I mean don't get me wrong, I fvckin love the stuff, would swim in it if I could.

But its pretty sh1t tbh, loads of quick carbs. OK if not done to excess and timed right, PWO maybe a good time.

Wouldn't have it as a staple though.


----------



## Wee G1436114539 (Oct 6, 2007)

So,

Your saying my 1/2 tin at 230am is a disaster then? LoL.

stave off catabolism with this fancy supplement? NOooooooooo!!! Crush it with insulin? YESSSSSSSSSS. Gav-Bulking


----------



## rs007 (May 28, 2007)

Wee G said:


> So,
> 
> Your saying my 1/2 tin at 230am is a disaster then? LoL.
> 
> stave off catabolism with this fancy supplement? NOooooooooo!!! Crush it with insulin? YESSSSSSSSSS. Gav-Bulking


Your 1/2 tin is not just a disaster - its gay

Nothing to do with catabolism, but rather because you were so anal to have just half a tin :lol:

If you are going to do it, do it right man :thumb:

EDIT - bet its those wee poofy pots you have, the ones meant for kids packed lunches :whistling: :lol:


----------



## Wee G1436114539 (Oct 6, 2007)

Well **** you and the diddy bike you got a backy in here on!

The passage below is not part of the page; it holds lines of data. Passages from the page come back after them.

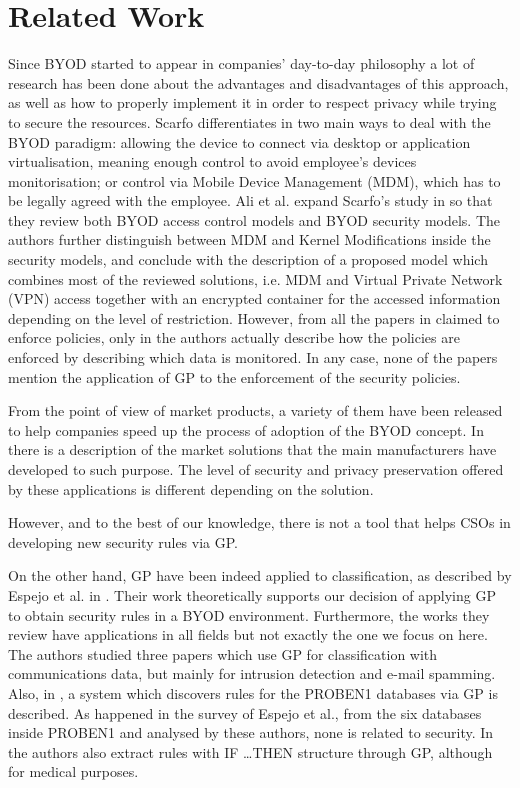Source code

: \documentclass[a4paper,10pt,twocolumn,preprint,3p]{elsarticle}
\begin{document}
\section{Related Work}
\label{sec:SotA}


Since BYOD started to appear in companies' day-to-day philosophy a lot of research has been done about the advantages and disadvantages of this approach, as well as how to properly implement it in order to respect privacy while trying to secure the resources. Scarfo differentiates in \cite{scarfo2012new} two main ways to deal with the BYOD paradigm: allowing the device to connect via desktop or application virtualisation, meaning enough control to avoid employee's devices monitorisation; or control via Mobile Device Management (MDM), which has to be legally agreed with the employee. Ali et al. expand Scarfo's study in \cite{ali2015analysis} so that they review both BYOD access control models and BYOD security models. The authors further distinguish between MDM and Kernel Modifications inside the security models, and conclude with the description of a proposed model which combines most of the reviewed solutions, i.e. MDM and Virtual Private Network (VPN) access together with an encrypted container for the accessed information depending on the level of restriction. However, from all the papers in \cite{ali2015analysis} claimed to enforce policies, only in \cite{rhee2013high} the authors actually describe how the policies are enforced by describing which data is monitored. In any case, none of the papers mention the application of GP to the enforcement of the security policies.

From the point of view of market products, a variety of them have been released to help companies speed up the process of adoption of the BYOD concept. In \cite{de2015corporate} there is a description of the market solutions that the main manufacturers have developed to such purpose. The level of security and privacy preservation offered by these applications is different depending on the solution.

However, and to the best of our knowledge, there is not a tool that helps CSOs in developing new security rules via GP.

On the other hand, GP have been indeed applied to classification, as described by Espejo et al. in \cite{espejo2010survey}. Their work theoretically supports our decision of applying GP to obtain security rules in a BYOD environment. Furthermore, the works they review have applications in all fields but not exactly the one we focus on here. The authors studied three papers which use GP for classification with communications data, but mainly for intrusion detection and e-mail spamming. Also, in \cite{DeFalco2002257}, a system which discovers rules for the PROBEN1 databases via GP is described. As happened in the survey of Espejo et al., from the six databases inside PROBEN1 and analysed by these authors, none is related to security. %
In \cite{Tsakonas2004195} the authors also extract rules with \textsc{IF \ldots THEN} structure through GP, although for medical purposes.
\end{document}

I'll have yo know it's a tin of Tescos finest red label el-cheapo **** and the only reason I have 1/2 of it is that the other 1/2 is already gone from the midnight-ish munch and ballsed if I'm walking down the stairs (houses here in the posh part of Scotland have stairs btw) to get another tin from the larder (ditto for larders) when Jeeves is already asleep for the night.

Pfffft.

I AM doing it right!

PS - How much 'slin should ya pin per tin?


----------



## rs007 (May 28, 2007)

Wee G said:


> Well **** you and the diddy bike you got a backy in here on!
> 
> I'll have yo know it's a tin of Tescos finest red label el-cheapo **** and the only reason I have 1/2 of it is that the other 1/2 is already gone from the midnight-ish munch and ballsed if I'm walking down the stairs (houses here in the posh part of Scotland have stairs btw) to get another tin from the larder (ditto for larders) when Jeeves is already asleep for the night.
> 
> ...


PMSL cant rep you again :lol: :lol: :lol:

I'm still crying BS tho', there are no posh bits in Scotland, just slighlty less mangey bits :lol:


----------



## Wee G1436114539 (Oct 6, 2007)

hahaha - OK, ya got me. I live in the last outpost of ex-council houses on the outskirts of the posh area...lol. You can feel the resentment every day, it's great.

It's a shame, as rice pudding is undoubtedly awesome, and the easiest 400 calories you'll ever eat.


----------



## mal (Dec 31, 2009)

manny a top bber built his physic on grandma's rice pud and weetabix.

wtf i used to eat 144 weetabix in a week,MASS!:laugh:


----------



## kitt81 (Sep 4, 2009)

love rice pudding!!! even better with peaches or pear in with it!!!


----------